Thankfully, the show moves all of her buddies to Los Angeles, too. Although Howard Stark (Dominic Cooper) has yet to make an appearance this year, his butler Edwin Jarvis (James D’Arcy) is still the pitch-perfect companion to Peggy’s adventures. Stuck with rounding up exotic animals for Howard, Jarvis is desperately looking for more excitement in his life since he got the taste for danger with Peggy in New York. D’Arcy plays the humorous, somewhat ditzy role with ease, but the best thing about the duo is that co-creators Christopher Markus and Stephen McFeely restrict neither to solely embodying the straight man or the jokester roles, letting Atwell and D’Arcy masterfully tiptoe between the two when the situation calls for it.
That said, maybe Agent Carter‘s most laudatory aspect (also one of its most microscopic in the scheme of things) is that platonic relationship between Peggy and Jarvis. It’s humorous and heartfelt, the two being okay with occasional jabs and ridicule but ultimately aware of the importance of their friendship, which has absolutely zero romantic tension.
After the two spar poolside in the opening of episode two, tumbling on top of one another in a millisecond of terror that the show will go there, Jarvis’ wife Ana (Lotte Verbeek) walks in and cracks a joke, as utterly unworried by the two’s close proximity as the audience has been since last year. It’s brilliant in its subtly, worthy of a standing ovation for the sheer unspoken tenants each character abides by without having to talk about it on a single occasion.
The show’s short run (ten episodes in season two) also forces plot points to barrel at you at an exciting clip, with the first two hours of the year already introducing an evil power couple at the intersection of Los Angeles’ entertainment and political worlds, not to mention that Zero Matter, which seems to create a portal of some kind (S.H.I.E.L.D. fans get your theories ready). It’s somewhat disheartening to see the crazy cool Dottie put on the back-burner for the time being when she was such a fascinating villain, but ties to her B-plot ensure that all’s not said and done with the Black Widow program initiate yet.
All of the new cast members acclimate nicely, as well, especially the much talked about but never seen Mrs. Jarvis, whose lavish attire and amorous attitude rightfully shock Peggy. Elsewhere, we’re introduced to scientist Jason Wilkes (Reggie Austin), who quickly enters the love interest radius of Peggy, and allows the show to delve into some much-needed diversity and racial issues of its 1947 setting (although, you know, with the depth and commentary allowed by the Marvel Overlords). That power couple of Calvin Chadwick (Currie Graham) and Whitney Frost (Wynn Everett) also gets some juicy screen time, especially once the deception behind Whitney’s ditzy actress facade begins to crumble in episode two.

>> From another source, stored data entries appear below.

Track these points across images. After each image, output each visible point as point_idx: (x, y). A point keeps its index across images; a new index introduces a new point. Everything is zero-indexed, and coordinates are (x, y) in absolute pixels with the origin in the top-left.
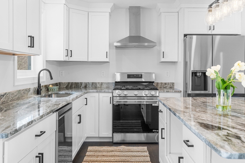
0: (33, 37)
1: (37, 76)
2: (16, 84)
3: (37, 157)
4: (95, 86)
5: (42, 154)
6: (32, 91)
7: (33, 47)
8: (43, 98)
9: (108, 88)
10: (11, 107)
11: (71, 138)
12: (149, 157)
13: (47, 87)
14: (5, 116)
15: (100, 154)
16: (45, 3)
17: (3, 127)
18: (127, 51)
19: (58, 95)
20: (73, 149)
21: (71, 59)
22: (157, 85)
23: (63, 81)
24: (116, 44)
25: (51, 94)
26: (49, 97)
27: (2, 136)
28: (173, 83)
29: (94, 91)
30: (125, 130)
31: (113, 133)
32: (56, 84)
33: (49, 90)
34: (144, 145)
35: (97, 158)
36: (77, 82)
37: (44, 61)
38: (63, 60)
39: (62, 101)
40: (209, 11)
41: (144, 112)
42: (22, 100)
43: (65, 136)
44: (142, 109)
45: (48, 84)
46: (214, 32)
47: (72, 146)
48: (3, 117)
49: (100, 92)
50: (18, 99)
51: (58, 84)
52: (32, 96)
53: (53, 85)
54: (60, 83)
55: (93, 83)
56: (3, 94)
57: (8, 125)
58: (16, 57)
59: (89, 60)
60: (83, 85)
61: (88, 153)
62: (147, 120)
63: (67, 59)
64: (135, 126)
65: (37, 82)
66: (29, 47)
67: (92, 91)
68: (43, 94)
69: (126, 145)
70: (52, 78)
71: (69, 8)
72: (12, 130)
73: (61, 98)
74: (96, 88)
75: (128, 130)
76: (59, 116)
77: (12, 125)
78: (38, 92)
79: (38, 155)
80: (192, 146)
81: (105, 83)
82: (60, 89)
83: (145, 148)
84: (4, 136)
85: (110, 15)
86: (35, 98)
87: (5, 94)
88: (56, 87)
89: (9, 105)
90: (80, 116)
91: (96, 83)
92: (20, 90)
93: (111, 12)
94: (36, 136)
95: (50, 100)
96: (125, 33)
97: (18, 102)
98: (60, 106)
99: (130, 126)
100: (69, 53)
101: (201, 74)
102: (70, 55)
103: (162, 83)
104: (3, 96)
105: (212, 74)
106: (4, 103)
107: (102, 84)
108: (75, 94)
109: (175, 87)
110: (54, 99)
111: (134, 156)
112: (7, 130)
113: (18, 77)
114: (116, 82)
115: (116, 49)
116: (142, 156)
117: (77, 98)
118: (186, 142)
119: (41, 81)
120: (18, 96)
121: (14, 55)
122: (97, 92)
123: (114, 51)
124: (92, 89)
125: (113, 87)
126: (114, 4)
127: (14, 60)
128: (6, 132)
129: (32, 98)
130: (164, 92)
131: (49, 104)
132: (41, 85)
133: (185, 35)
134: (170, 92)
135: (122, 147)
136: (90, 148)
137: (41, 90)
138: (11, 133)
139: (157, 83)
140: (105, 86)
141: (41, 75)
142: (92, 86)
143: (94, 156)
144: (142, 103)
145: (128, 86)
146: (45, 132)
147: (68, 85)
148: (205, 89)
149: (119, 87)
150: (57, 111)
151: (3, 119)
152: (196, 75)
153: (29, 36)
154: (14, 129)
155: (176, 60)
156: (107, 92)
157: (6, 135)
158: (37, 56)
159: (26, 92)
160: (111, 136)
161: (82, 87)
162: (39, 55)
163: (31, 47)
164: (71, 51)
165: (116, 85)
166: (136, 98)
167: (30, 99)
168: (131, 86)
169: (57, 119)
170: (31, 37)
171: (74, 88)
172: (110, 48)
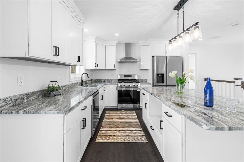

With eight episodes to go, there’s a lot of room for Marvel’s Agent Carter to flex its muscles on essentially every front: the whodunnit mystery, the out-there sci-fi, the relationships between Peggy and all of her friends (and more-than-friends), and of course, the clothes. Some may be disappointed in the more restrained adultness of the show releasing so soon after Jessica Jones, but I think that’s the greatest thing about this world: each show feels different and its own thing, despite their close proximity. Eventually, the steady growth of the MCU may result in a quantity over quality conundrum for the masters of this universe, but as of now, they’re the beacon of light in the small-screened superhero world, and Peggy is holding the flashlight.
Like last summer's Ant-Man, Agent Carter finds a way to make the smaller stakes of Peggy's noir sandbox as tense, credible, and addictively watchable as any other addition to the MCU.